*What is needed*: Give again, exactly, every line of the entries below from the one that has "만들고 싶은 것을 자연어로 입력하세요. GPT Image 2는" to the last.

----- Data listing

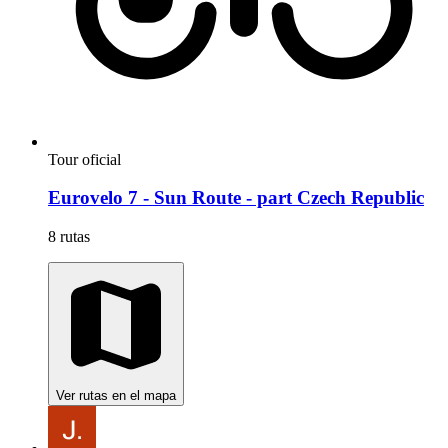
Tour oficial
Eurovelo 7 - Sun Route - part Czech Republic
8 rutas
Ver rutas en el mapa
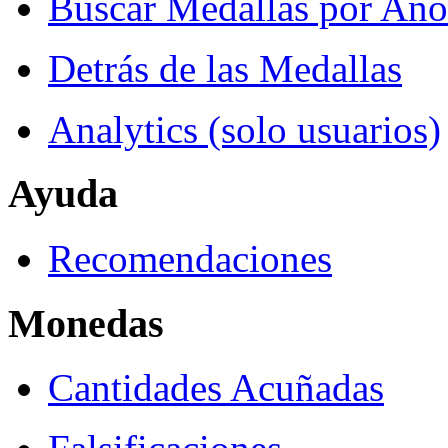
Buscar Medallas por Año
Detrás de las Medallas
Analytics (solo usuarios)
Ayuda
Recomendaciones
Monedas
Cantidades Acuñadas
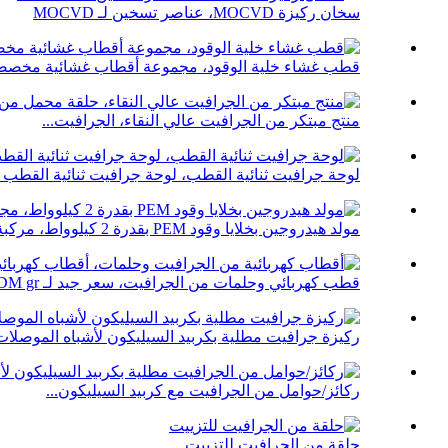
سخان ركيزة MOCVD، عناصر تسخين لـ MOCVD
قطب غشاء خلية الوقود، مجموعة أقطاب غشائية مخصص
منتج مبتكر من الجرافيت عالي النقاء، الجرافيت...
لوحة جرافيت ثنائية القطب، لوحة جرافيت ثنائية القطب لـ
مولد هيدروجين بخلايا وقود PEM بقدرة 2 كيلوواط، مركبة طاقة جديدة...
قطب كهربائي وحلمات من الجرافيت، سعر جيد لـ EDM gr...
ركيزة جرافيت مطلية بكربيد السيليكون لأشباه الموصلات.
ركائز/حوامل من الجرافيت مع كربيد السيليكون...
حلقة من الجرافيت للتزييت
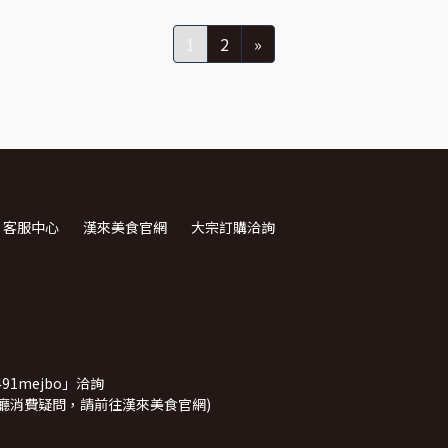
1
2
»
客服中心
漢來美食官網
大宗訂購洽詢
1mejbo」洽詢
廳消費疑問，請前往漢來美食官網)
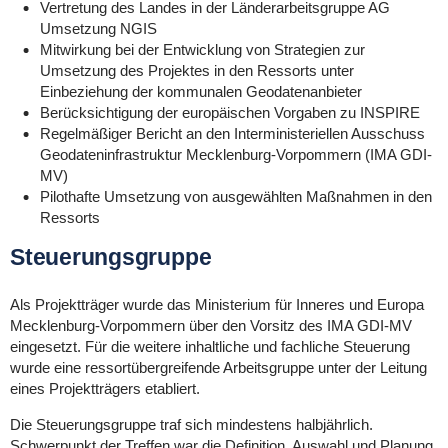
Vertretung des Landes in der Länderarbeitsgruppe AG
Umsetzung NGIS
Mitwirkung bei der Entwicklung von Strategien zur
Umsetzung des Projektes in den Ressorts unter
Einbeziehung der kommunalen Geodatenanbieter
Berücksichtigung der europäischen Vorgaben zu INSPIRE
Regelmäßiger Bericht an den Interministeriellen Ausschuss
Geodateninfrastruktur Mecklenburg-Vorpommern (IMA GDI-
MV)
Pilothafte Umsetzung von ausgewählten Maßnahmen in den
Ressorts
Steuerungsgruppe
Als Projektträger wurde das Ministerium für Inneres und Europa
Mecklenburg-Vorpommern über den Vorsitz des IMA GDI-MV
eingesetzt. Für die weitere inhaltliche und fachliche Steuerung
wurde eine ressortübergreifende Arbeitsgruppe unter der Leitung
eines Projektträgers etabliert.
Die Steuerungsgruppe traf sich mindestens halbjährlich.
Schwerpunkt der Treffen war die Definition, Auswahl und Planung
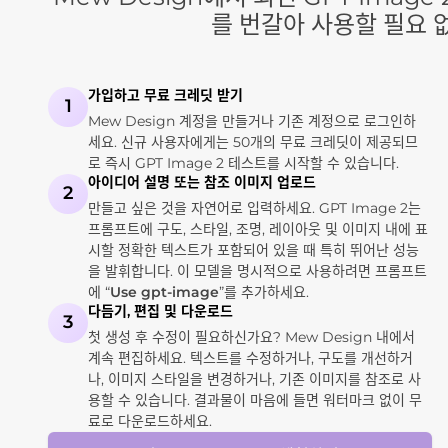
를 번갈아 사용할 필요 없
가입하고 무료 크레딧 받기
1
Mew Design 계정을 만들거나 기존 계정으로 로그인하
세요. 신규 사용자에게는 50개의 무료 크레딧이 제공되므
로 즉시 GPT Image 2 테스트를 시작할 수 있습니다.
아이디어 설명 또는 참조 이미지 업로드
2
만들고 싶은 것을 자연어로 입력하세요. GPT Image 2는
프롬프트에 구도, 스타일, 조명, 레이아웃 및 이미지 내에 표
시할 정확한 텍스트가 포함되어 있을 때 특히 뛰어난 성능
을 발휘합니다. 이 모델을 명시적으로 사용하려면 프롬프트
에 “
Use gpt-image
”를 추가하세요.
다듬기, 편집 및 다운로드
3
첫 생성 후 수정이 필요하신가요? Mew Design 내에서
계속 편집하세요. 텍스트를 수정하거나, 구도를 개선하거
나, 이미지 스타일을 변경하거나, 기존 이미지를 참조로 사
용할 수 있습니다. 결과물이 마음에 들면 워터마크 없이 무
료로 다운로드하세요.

----------

*Response below*:
만들고 싶은 것을 자연어로 입력하세요. GPT Image 2는
프롬프트에 구도, 스타일, 조명, 레이아웃 및 이미지 내에 표
시할 정확한 텍스트가 포함되어 있을 때 특히 뛰어난 성능
을 발휘합니다. 이 모델을 명시적으로 사용하려면 프롬프트
에 “
Use gpt-image
”를 추가하세요.
다듬기, 편집 및 다운로드
3
첫 생성 후 수정이 필요하신가요? Mew Design 내에서
계속 편집하세요. 텍스트를 수정하거나, 구도를 개선하거
나, 이미지 스타일을 변경하거나, 기존 이미지를 참조로 사
용할 수 있습니다. 결과물이 마음에 들면 워터마크 없이 무
료로 다운로드하세요.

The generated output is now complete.